## DATA FOR THIS EXERCISE
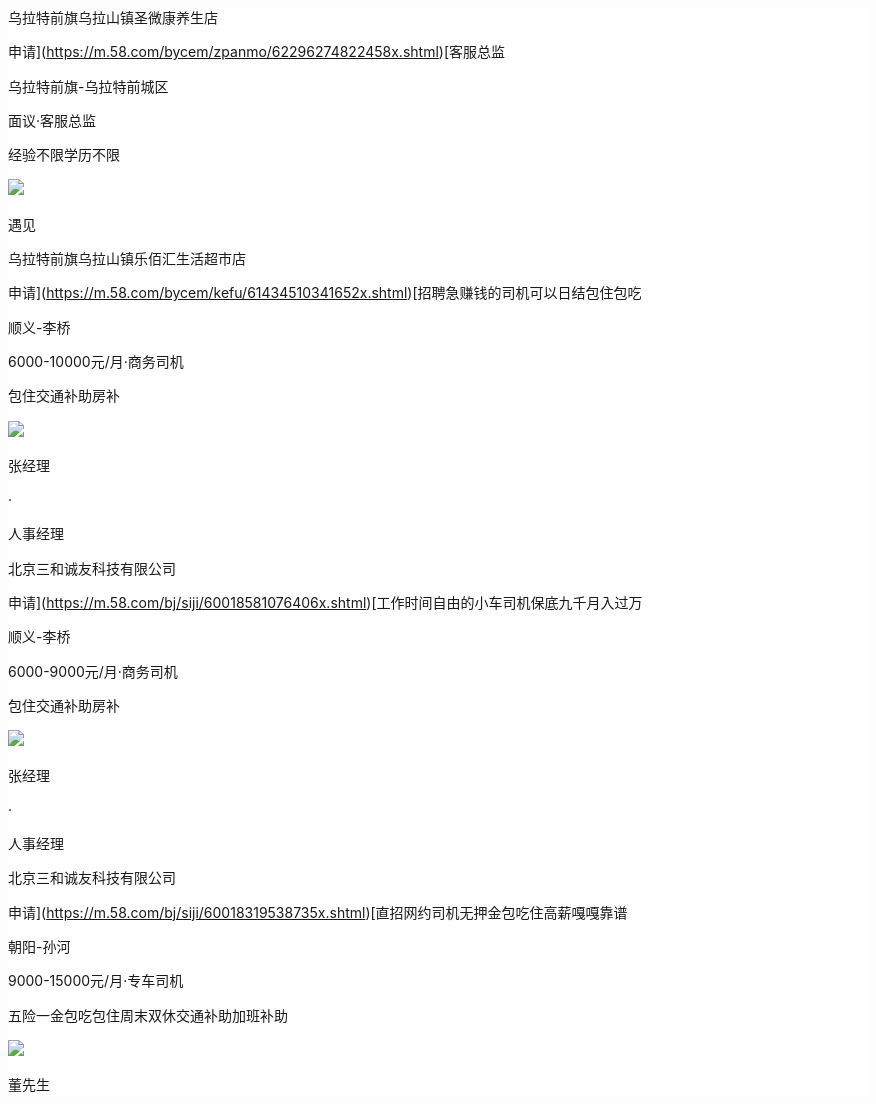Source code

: 乌拉特前旗乌拉山镇圣微康养生店

申请](https://m.58.com/bycem/zpanmo/62296274822458x.shtml)[客服总监

乌拉特前旗-乌拉特前城区

面议·客服总监

经验不限学历不限

![](http://pic1.58cdn.com.cn//m1/bigimage/n_v2b91ecf1a85de4e759fb1c990d7ada9d5.jpg)

遇见

乌拉特前旗乌拉山镇乐佰汇生活超市店

申请](https://m.58.com/bycem/kefu/61434510341652x.shtml)[招聘急赚钱的司机可以日结包住包吃

顺义-李桥

6000-10000元/月·商务司机

包住交通补助房补

![](http://pic1.58cdn.com.cn//nowater/gjImageFile/n_v3510a8f365ada48fd9ef38fd2c3126b40.png)

张经理

·

人事经理

北京三和诚友科技有限公司

申请](https://m.58.com/bj/siji/60018581076406x.shtml)[工作时间自由的小车司机保底九千月入过万

顺义-李桥

6000-9000元/月·商务司机

包住交通补助房补

![](http://pic1.58cdn.com.cn//nowater/gjImageFile/n_v3510a8f365ada48fd9ef38fd2c3126b40.png)

张经理

·

人事经理

北京三和诚友科技有限公司

申请](https://m.58.com/bj/siji/60018319538735x.shtml)[直招网约司机无押金包吃住高薪嘎嘎靠谱

朝阳-孙河

9000-15000元/月·专车司机

五险一金包吃包住周末双休交通补助加班补助

![](http://pic1.58cdn.com.cn//m1/bigimage/n_v37bcd2366188048999e7490a21f9640cd.png)

董先生

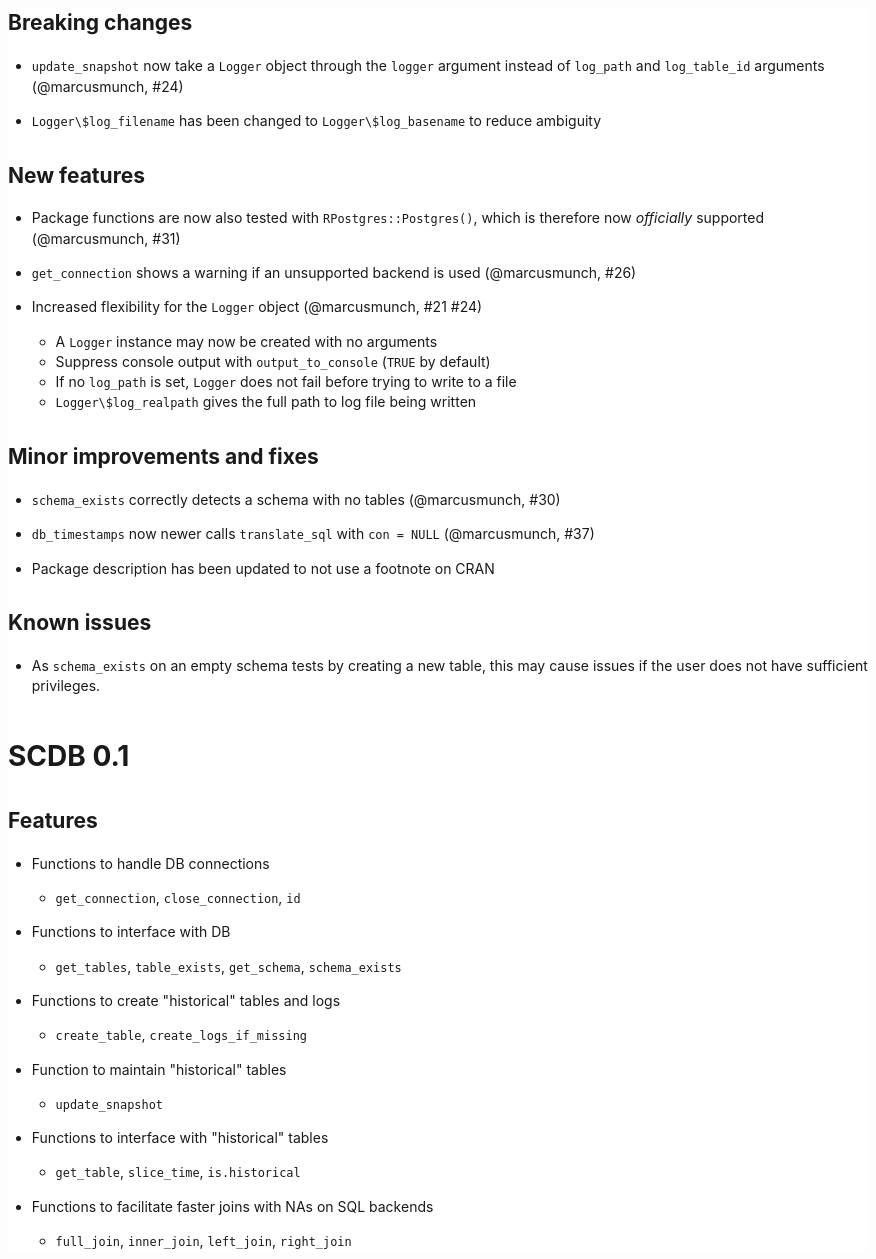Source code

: ## Breaking changes

* `update_snapshot` now take a `Logger` object through the `logger` argument instead of `log_path` and `log_table_id` arguments (@marcusmunch, #24)

* `Logger\$log_filename` has been changed to `Logger\$log_basename` to reduce ambiguity

## New features

* Package functions are now also tested with `RPostgres::Postgres()`, which is
  therefore now *officially* supported (@marcusmunch, #31)

* `get_connection` shows a warning if an unsupported backend is used (@marcusmunch, #26)

* Increased flexibility for the `Logger` object (@marcusmunch, #21 #24)
  - A `Logger` instance may now be created with no arguments
  - Suppress console output with `output_to_console` (`TRUE` by default)
  - If no `log_path` is set, `Logger` does not fail before trying to write to a file
  - `Logger\$log_realpath` gives the full path to log file being written

## Minor improvements and fixes

* `schema_exists` correctly detects a schema with no tables (@marcusmunch, #30)

* `db_timestamps` now newer calls `translate_sql` with `con = NULL` (@marcusmunch, #37)

* Package description has been updated to not use a footnote on CRAN

## Known issues

* As `schema_exists` on an empty schema tests by creating a new table, this may
  cause issues if the user does not have sufficient privileges.

# SCDB 0.1

## Features

* Functions to handle DB connections
  - `get_connection`, `close_connection`, `id`

* Functions to interface with DB
  - `get_tables`, `table_exists`, `get_schema`, `schema_exists`

* Functions to create "historical" tables and logs
  - `create_table`, `create_logs_if_missing`

* Function to maintain "historical" tables
  - `update_snapshot`

* Functions to interface with "historical" tables
  - `get_table`, `slice_time`, `is.historical`

* Functions to facilitate faster joins with NAs on SQL backends
  - `full_join`, `inner_join`, `left_join`, `right_join`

## WHAT TO PRODUCE
Express the rows as a Markdown table with the columns Line No and Text. Start at the beginning of the rows and end with the line containing "tables (@marcusmunch, #30)", including both ends, and leave out blank lines and the pictures.

## FINISHED TASK
| Line No | Text |
|---|---|
| 1 | Source code |
| 2 | : 乌拉特前旗乌拉山镇圣微康养生店 |
| 3 | 申请](https://m.58.com/bycem/zpanmo/62296274822458x.shtml)[客服总监 |
| 4 | 乌拉特前旗-乌拉特前城区 |
| 5 | 面议·客服总监 |
| 6 | 经验不限学历不限 |
| 7 | ![](http://pic1.58cdn.com.cn//m1/bigimage/n_v2b91ecf1a85de4e759fb1c990d7ada9d5.jpg) |
| 8 | 遇见 |
| 9 | 乌拉特前旗乌拉山镇乐佰汇生活超市店 |
| 10 | 申请](https://m.58.com/bycem/kefu/61434510341652x.shtml)[招聘急赚钱的司机可以日结包住包吃 |
| 11 | 顺义-李桥 |
| 12 | 6000-10000元/月·商务司机 |
| 13 | 包住交通补助房补 |
| 14 | ![](http://pic1.58cdn.com.cn//nowater/gjImageFile/n_v3510a8f365ada48fd9ef38fd2c3126b40.png) |
| 15 | 张经理 |
| 16 | · |
| 17 | 人事经理 |
| 18 | 北京三和诚友科技有限公司 |
| 19 | 申请](https://m.58.com/bj/siji/60018581076406x.shtml)[工作时间自由的小车司机保底九千月入过万 |
| 20 | 顺义-李桥 |
| 21 | 6000-9000元/月·商务司机 |
| 22 | 包住交通补助房补 |
| 23 | ![](http://pic1.58cdn.com.cn//nowater/gjImageFile/n_v3510a8f365ada48fd9ef38fd2c3126b40.png) |
| 24 | 张经理 |
| 25 | · |
| 26 | 人事经理 |
| 27 | 北京三和诚友科技有限公司 |
| 28 | 申请](https://m.58.com/bj/siji/60018319538735x.shtml)[直招网约司机无押金包吃住高薪嘎嘎靠谱 |
| 29 | 朝阳-孙河 |
| 30 | 9000-15000元/月·专车司机 |
| 31 | 五险一金包吃包住周末双休交通补助加班补助 |
| 32 | ![](http://pic1.58cdn.com.cn//m1/bigimage/n_v37bcd2366188048999e7490a21f9640cd.png) |
| 33 | 董先生 |
| 34 | Source code |
| 35 | : ## Breaking changes |
| 36 | * `update_snapshot` now take a `Logger` object through the `logger` argument instead of `log_path` and `log_table_id` arguments (@marcusmunch, #24) |
| 37 | * `Logger\$log_filename` has been changed to `Logger\$log_basename` to reduce ambiguity |
| 38 | ## New features |
| 39 | * Package functions are now also tested with `RPostgres::Postgres()`, which is |
| 40 |   therefore now *officially* supported (@marcusmunch, #31) |
| 41 | * `get_connection` shows a warning if an unsupported backend is used (@marcusmunch, #26) |
| 42 | * Increased flexibility for the `Logger` object (@marcusmunch, #21 #24) |
| 43 |   - A `Logger` instance may now be created with no arguments |
| 44 |   - Suppress console output with `output_to_console` (`TRUE` by default) |
| 45 |   - If no `log_path` is set, `Logger` does not fail before trying to write to a file |
| 46 |   - `Logger\$log_realpath` gives the full path to log file being written |
| 47 | ## Minor improvements and fixes |
| 48 | * `schema_exists` correctly detects a schema with no tables (@marcusmunch, #30) |